I hope this is in the right part of this forum and apologize if it is.

I've had a decent system in my ride for a while but when my cars transmission went down I let it sit in a garage for about a year. When I finally got the cars tranny fixed, I noticed that the sound system had some serious problems.

It sounded as if my speakers weren't playing as they did before. I checked them all and sure enough, no sound coming from three of the four cabin speakers. (mb quart PME 160) I checked the cabling, connections etc... all good, and then the amp. . .

I found that the JL 300/4 was not producing the sound... Bad amp...

So at this stage I decided to rebuild the sound system especially since I was putting in a new carpet and doing some more insulation.

I went and got a Kenwood KDCx994 HU, 2farad cap and jl dual amp install kit, then bought a bigger jl amp from a friend to replace the blown one I have. 

My amps are a jl 450/4 and an alpine 1:600 and am building a 2 tiered wooden rack near the opening between the seats and trunk so I'll maintain the use of a spare tire and have easy access to the wiring etc. The amps on the bottom tier and crossovers etc on top. The cap will sit nicely on the side.

For the sub(s) I was running a nice set of audiopipe dual 12 and they did drop pretty good, but I always wanted a tighter feel to the bass. So I sold them and am looking into what sub to buy... Was thinking JL audio, but after reading the posts on here am wondering if buying a sub from one of the members of vendors wouldn't be a better bargain and support the local guy too.

The sub, if all goes according to plan, will reside in a fiberglass box molded into the drivers side trunk space. ( from what I've read, packing peanuts can help measure volume)


I was intending to keep my cabin speakers but after I removed the deck lid to do more insulating and grill from the speaker I saw that the speaker is extended almost to its limit. Also the tweeter seems to be stuck in place too, but functional.

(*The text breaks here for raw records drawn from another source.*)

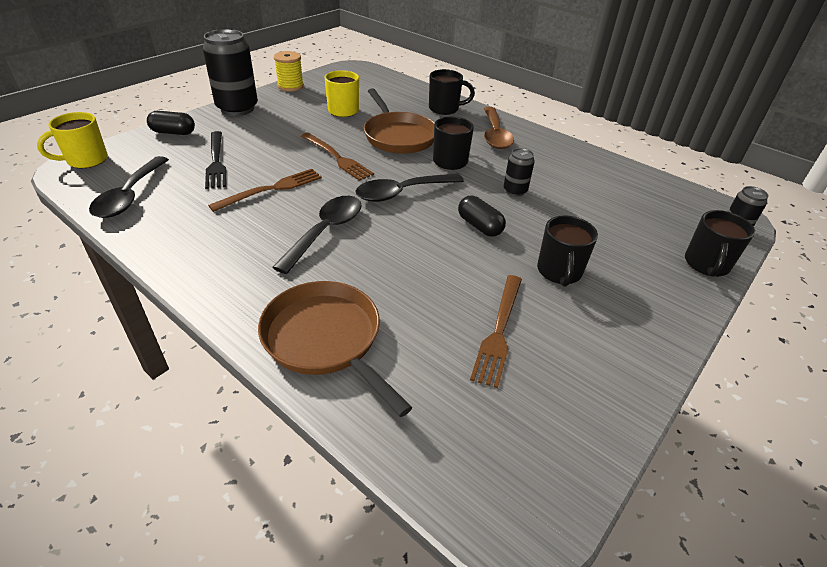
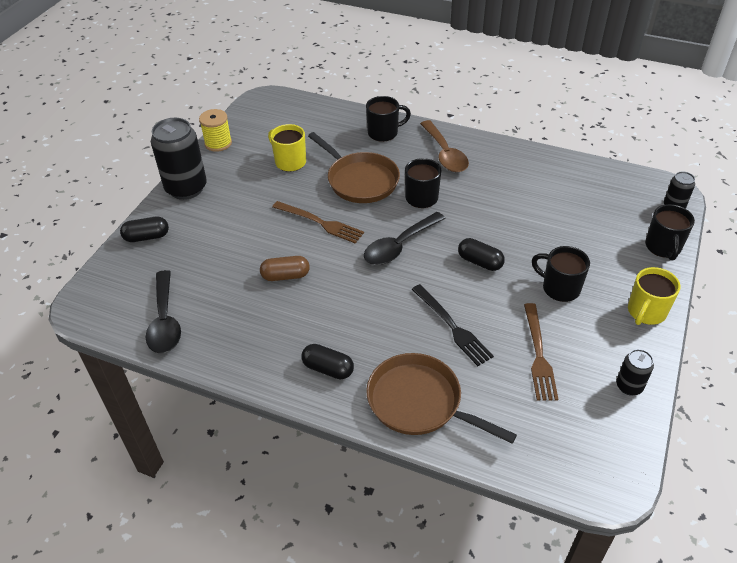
camera: 15 degrees left, 5 degrees up
yellow mug [37,112,108,168] -> yellow mug moved to [628,267,680,325]
black fork [205,131,226,189] -> black fork moved to [411,284,494,366]
brown fork [208,169,322,212] -> brown capsule [260,256,310,281]
black spoon [272,196,362,274] -> none
black can [504,148,535,197] -> black can moved to [616,349,654,396]
black mug [537,215,598,287] -> black mug turned 135 degrees clockwise [532,246,590,302]
none -> black capsule [301,344,354,379]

Now I understand this is caused by over powering the system, but I set my amps according to JL spec sheets and never had any issues with blowing equipment before. 

If this speaker worth repairing or should I go get another pair for the rear deck? 

If it is worth repairing, is there someone in South Florida on this forum who'd be interested in fixing it up, for a fee of course? 

If not what would provide good imaging when coupled with my other set of MB Quart PME 160's in the front doors?

Thanks for any help


----------